Starting with the premise, distinctly established by the case cited, that our statutes regarding the settlement of the estates of insolvent debtors comprise in the fullest sense an insolvent law, there is no escape from the conelusion that the Court of Probate was without authority to entertain jurisdiction in the matter of this voluntary assignment in insolvency.

The Federal Bankruptcy Act made provision for the insolvent’s case, and prescribed a method to be pursued by him in securing, upon his initiative, an equitable distribution of his assets among his creditors. True he, as one engaged chiefly in farming and the tillage of the soil, could not be forced into bankruptcy; but the door of bankruptcy was open to him. The Federal statute made provision for him and his case. Our statutes also did in terms. He chose to invoke in the State courts the aid of the latter. He was not privileged to so proceed at his election. In so far as voluntary proceedings were concerned, both Federal and State legislation covered the same field. By force of the existence of the former legislation the latter was held in abeyance and superseded in respect to persons and conditions coming within the purview of the former, and the former became exclusive. Sturges v. Crowninshield, 17 U. S. (4 Wheat.) 122, 196; Ogden v. Saunders, 25 U. S. (12 Wheat.) 213, 278. Any doubt which might otherwise exist upon the subject is removed by the necessary implication arising from the provision contained in § 70 of the Federal Act, that proceedings commenced under State insolvency laws before its passage should not be affected by it. Whenever the Federal door is open the State door is automatically shut. Ketcham v. McNamara, 72 Conn. 709, 711, 46 Atl. 146. The latter door was shut to this insolvent, and as a consequence the Court of Probate was without^ authority to entertain jurisdiction of the assignment made by Talcott, and any order made by it in the premises was void.

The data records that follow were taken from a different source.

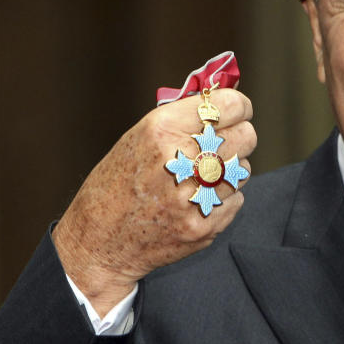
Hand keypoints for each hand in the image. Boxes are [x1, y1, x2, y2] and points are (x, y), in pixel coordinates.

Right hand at [53, 89, 255, 314]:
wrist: (97, 242)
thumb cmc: (117, 183)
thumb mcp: (139, 137)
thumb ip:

The conclusions reached in Ketcham v. McNamara, supra, which we have adopted and applied, are not novel ones. They are supported by the great weight of authority and reason. Harbaugh v. Costello, 184 Ill. 110, 114, 56 N. E. 363; Parmenter Mfg. Co. v. Hamilton, 172 Mass. 178, 51 N. E. 529; Littlefield v. Gay, 96 Me. 422, 424, 52 Atl. 925; Wescott Co. v. Berry, 69 N. H. 505, 506, 45 Atl. 352; Old Town Bank v. McCormick, 96 Md. 341, 351, 53 Atl. 934. Cases dealing, on the one hand, with bankruptcy legislation prior to that of 1898, or, on the other, with common-law assignments, or such assignments supplemented by State legislation, construed as being merely regulative of procedure under them and not amounting to insolvency laws, are not pertinent to conditions coming within the purview of both the present Federal Act and the insolvency laws of a State. Mayer v. Hellman, 91 U. S. 496, 502; Ketcham v. McNamara, 72 Conn. 709, 713, 46 Atl. 146.

There is no error.

In this opinion the other judges concurred.